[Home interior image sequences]
****************
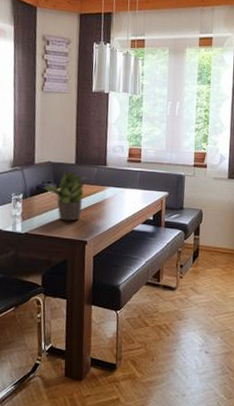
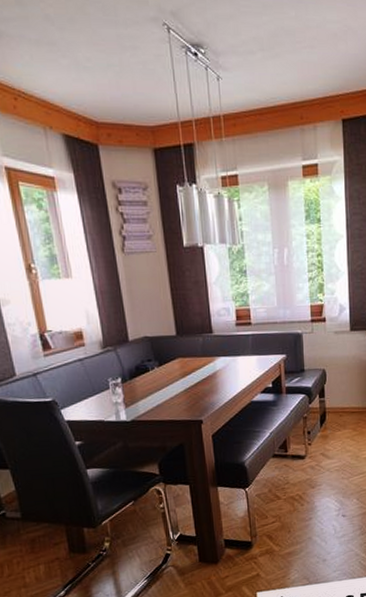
potted plant: present [43,169,88,221] -> none [144,342,194,402]

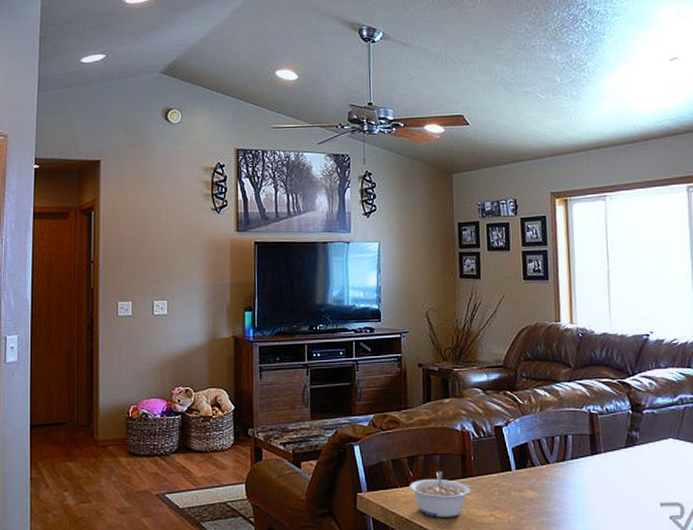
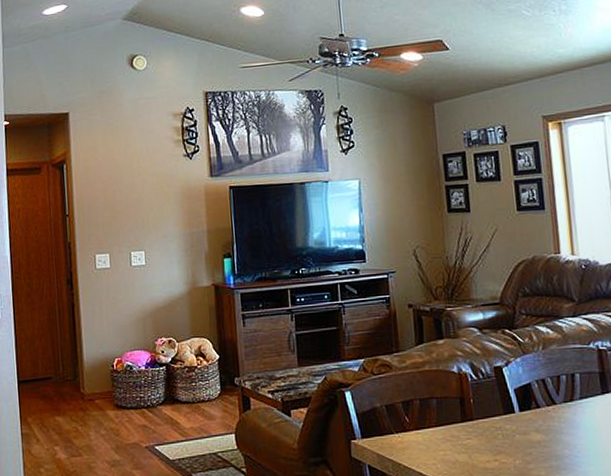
legume: present [409,471,471,518] -> none [405,416,472,464]

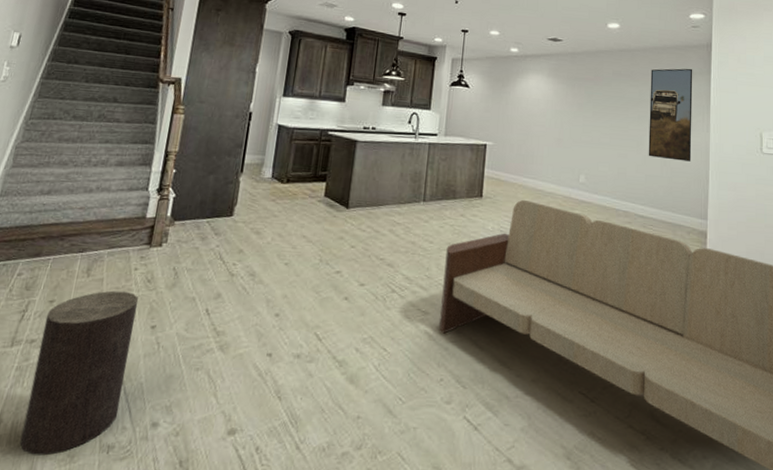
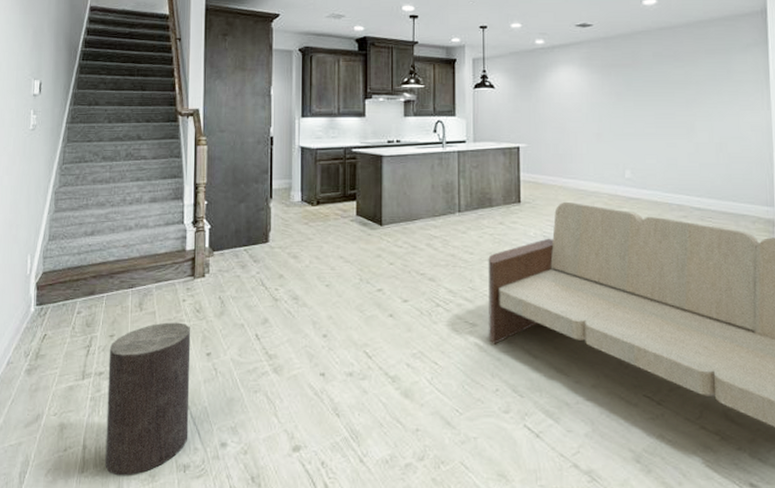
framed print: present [648,68,693,162] -> none [697,40,752,145]

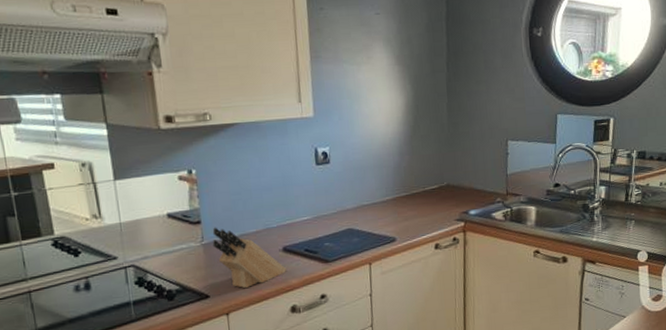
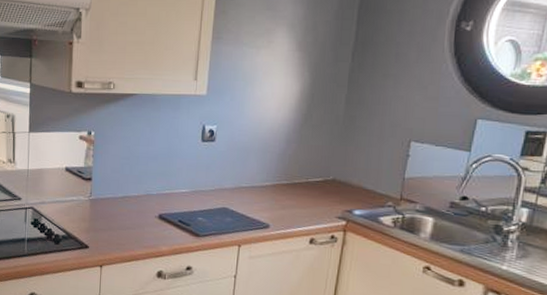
knife block: present [212,227,287,289] -> none [98,185,160,247]

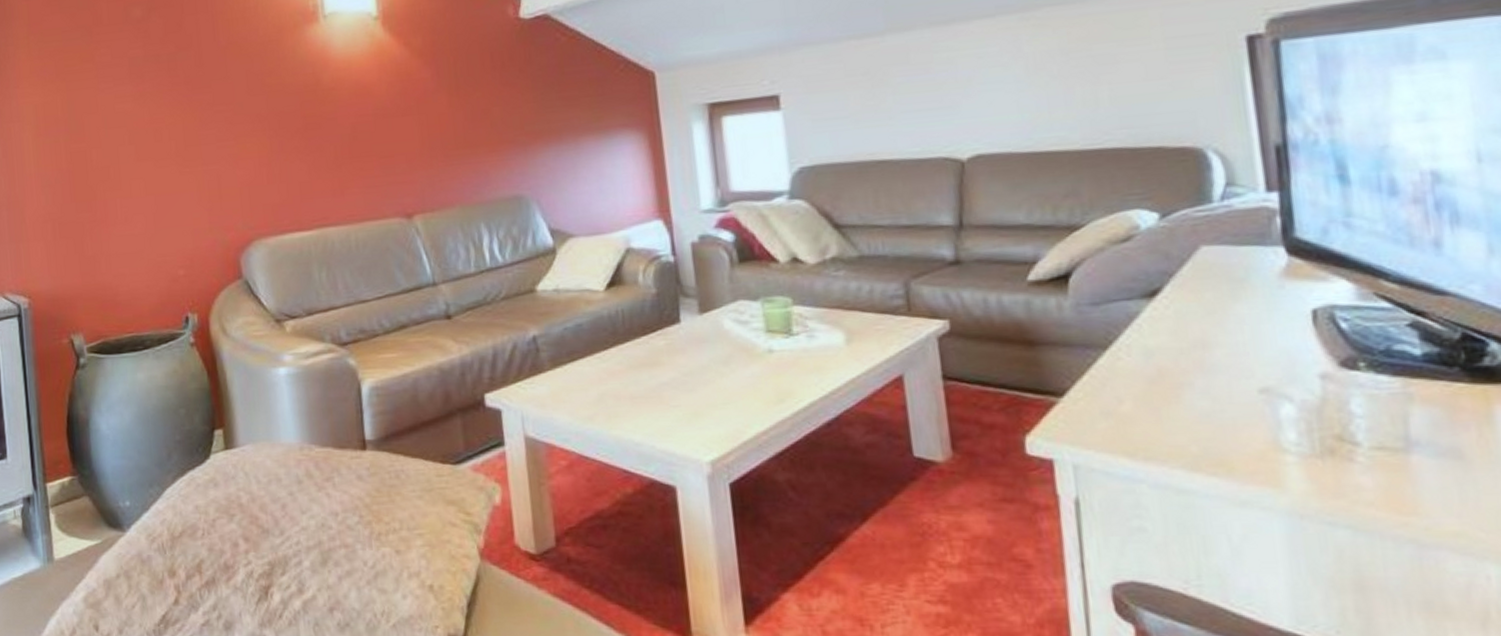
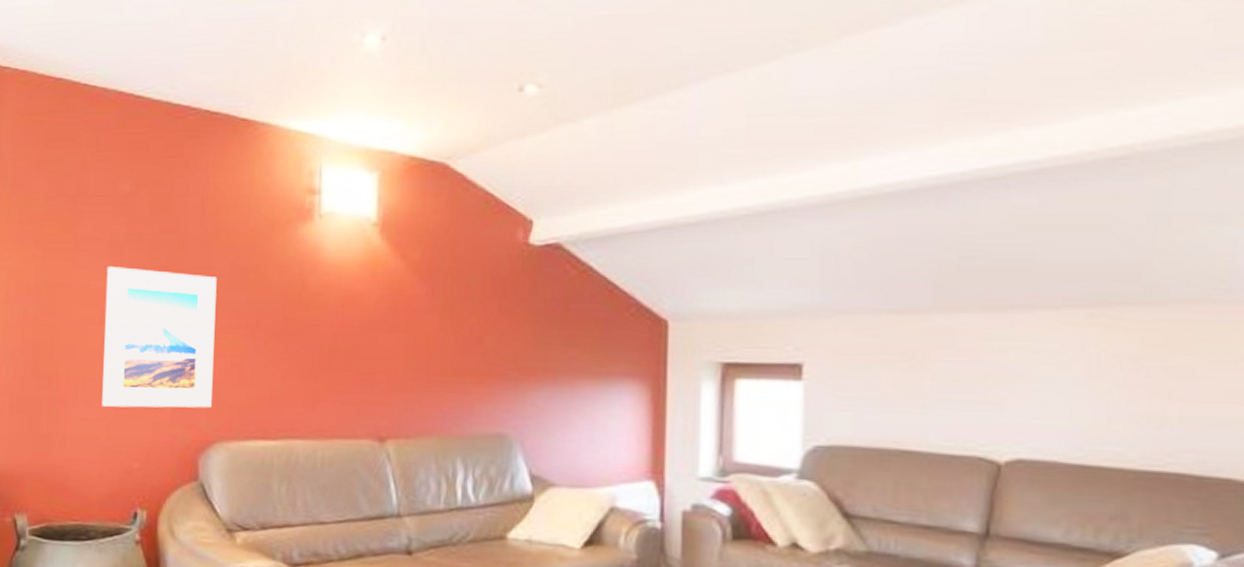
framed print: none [129,85,246,221] -> present [102,265,217,408]

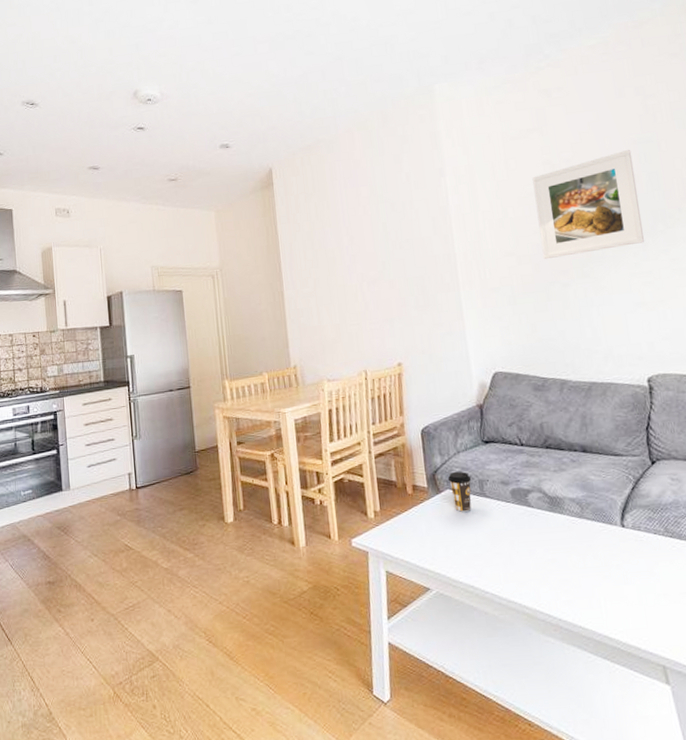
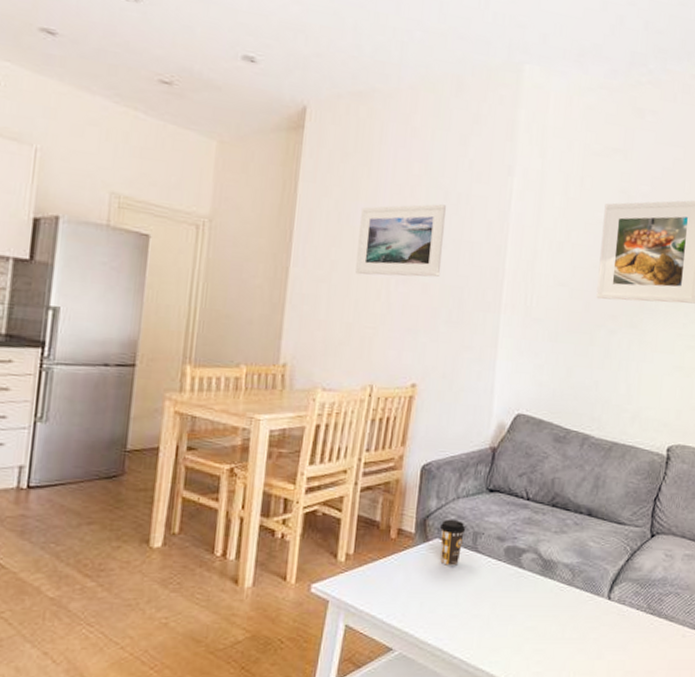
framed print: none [328,214,402,285] -> present [356,204,447,278]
****************
Exactly as written, restate the lines from the one that contains "framed print: present" through the final line of the data, both ends included, but leave out the pictures.

ANSWER SECTION:
framed print: present [648,68,693,162] -> none [697,40,752,145]

knife block: present [212,227,287,289] -> none [98,185,160,247]

framed print: none [129,85,246,221] -> present [102,265,217,408]

framed print: none [328,214,402,285] -> present [356,204,447,278]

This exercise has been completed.